Em um exercício de listagem, poder-se-ia destacar que não existem elementos afirmativos da cultura negra na representação das senzalas (1), os únicos aspectos representados é a condição passiva de oprimidos animalizados e conformados com a condição de escravos – como se os negros não fossem mineradores desde África, bem como construtores com conhecimentos vastos de arquitetura e aldeamento, para citar exemplos. A condição de sofrimento deles é mostrada como central na sua representação, sem a contraparte de um agente opressor, o senhor de engenho não é

encarnado nunca em posições de açoite, tortura ou estupro (2). De algum modo se aprendeu a representar todo esse sofrimento a partir das pessoas negras isoladamente, como se as mesmas fossem de alguma forma responsáveis pelo seu próprio martírio. Há um negro que sofre em esculturas, mas nunca um agente opressor não-negro – portanto os negros entre si se colocaram nessa posição, entre si o negro é a vítima e causador do seu próprio pesadelo. E por fim, em um esforço sintético e não esgotante dos desserviços da série, não existe representação de outras passagens da presença negra para além da senzala (3). Onde está a capoeira? O quilombo? Os instrumentos? A rebeldia? Os negros representados não apenas sempre sofrem, mas nunca são agentes ativos de atos de resistência, desobediência ou revelia diante de sua condição de desalento.

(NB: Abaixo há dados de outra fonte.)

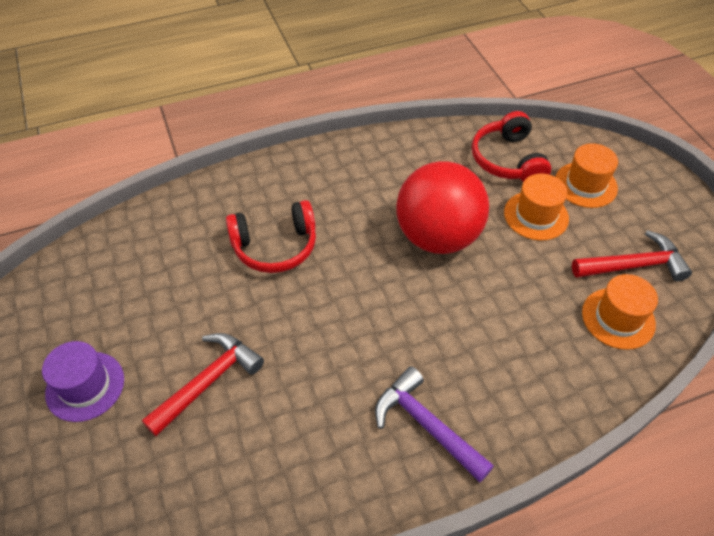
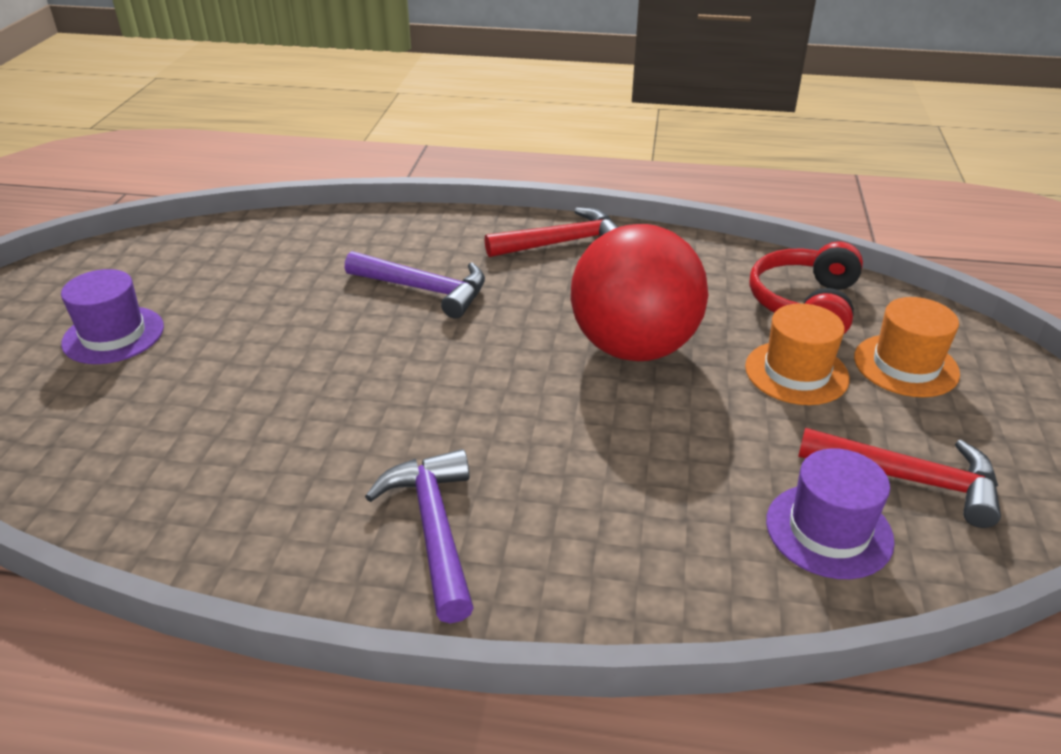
camera: 30 degrees right, 15 degrees down
red hammer [142,333,264,436] -> red hammer moved to [485,208,618,257]
red headphones [226,200,316,273] -> purple hammer [345,251,485,319]
orange hat [582,274,658,350] -> purple hat [766,448,895,579]

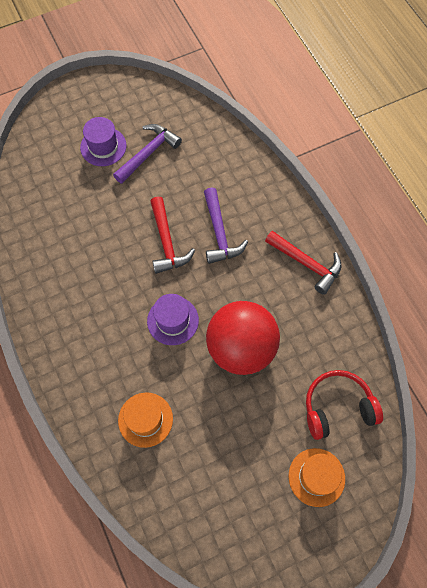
camera: 55 degrees right, 30 degrees up
purple hammer [365,449,474,623] -> purple hammer moved to [113,124,182,184]
orange hat [745,303,850,405] -> orange hat moved to [118,393,173,448]
purple hat [766,448,895,579] -> purple hat moved to [147,294,199,345]
red hammer [798,428,1001,528] -> red hammer moved to [150,197,195,274]

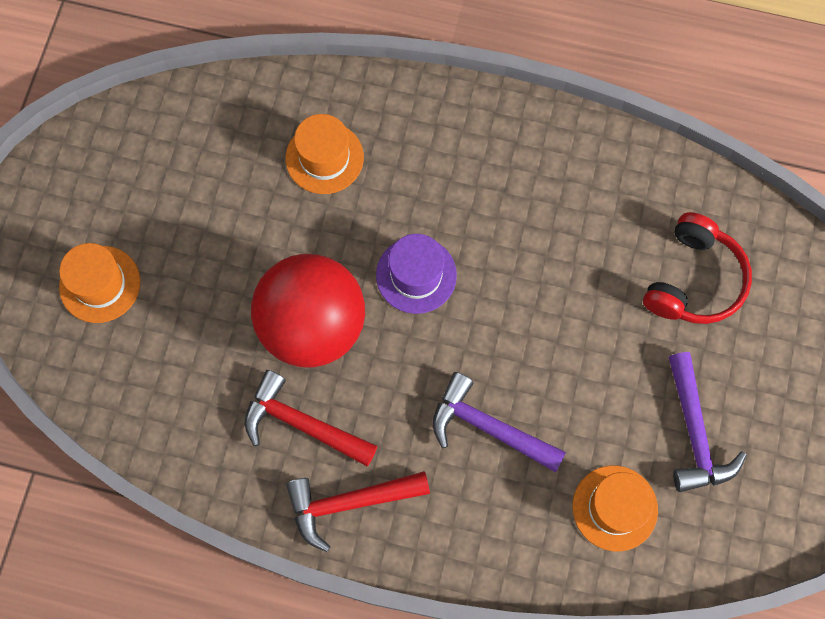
camera: 130 degrees right, 5 degrees up
purple hat [80,117,127,166] -> none
red hammer [150,197,195,274] -> red hammer moved to [245,370,377,466]
red headphones [306,370,383,440] -> red headphones moved to [643,212,752,324]
none -> orange hat [572,465,658,552]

Assim, a colonização em sua política da imagem e produção de pensamento causa danos à autoimagem e construção da subjetividade de pessoas negras e afrodiaspóricas que remetem a um momento no Brasil onde esse debate não chegava aos grandes meios de difusão. A proliferação desse tipo de produto audiovisual não são penas uma ameaça a construção simbólica e de caráter do brasileiro médio, mas são um atentado contra tudo que se têm produzido no campo das ciências sociais acerca da história recente do nosso país. Abdias do Nascimento, importante intelectual, político e ativista dos direitos civis e humanos das populações negras brasileiras sempre fez questão de frisar que a história da escravidão do Brasil deveria mudar de nome, deveria ser chamada de a história da luta e resistência negra contra a escravidão no Brasil. Onde essa luta se dá na peça

panfletária do programa colonizador? Ela é invisibilizada, intencionalmente ou não, essa história é irresponsavelmente apagada em movimentos estéticos e informativos que colocam a Casa Grande como o único núcleo histórico protagonístico possível para Brasil.

Algrin David

11/12/2022

Algrin David é curador, crítico e realizador audiovisual. Graduando em Estudos de Mídia pela UFF, é membro fundador do selo audiovisual de realizadores Filmes Del Cielo e do podcast Entretanto Cinema, além de membro do Grupo de Pesquisa e Extensão Cinema e Memória na América Latina (IACS/UFF). Em seu percurso artístico e existencial vem atuando em projetos com perfis mais coletivos e ou autorais em que temáticas como desigualdade, racismo, juventude e vivências urbana e afrobrasileiras são recorrentes.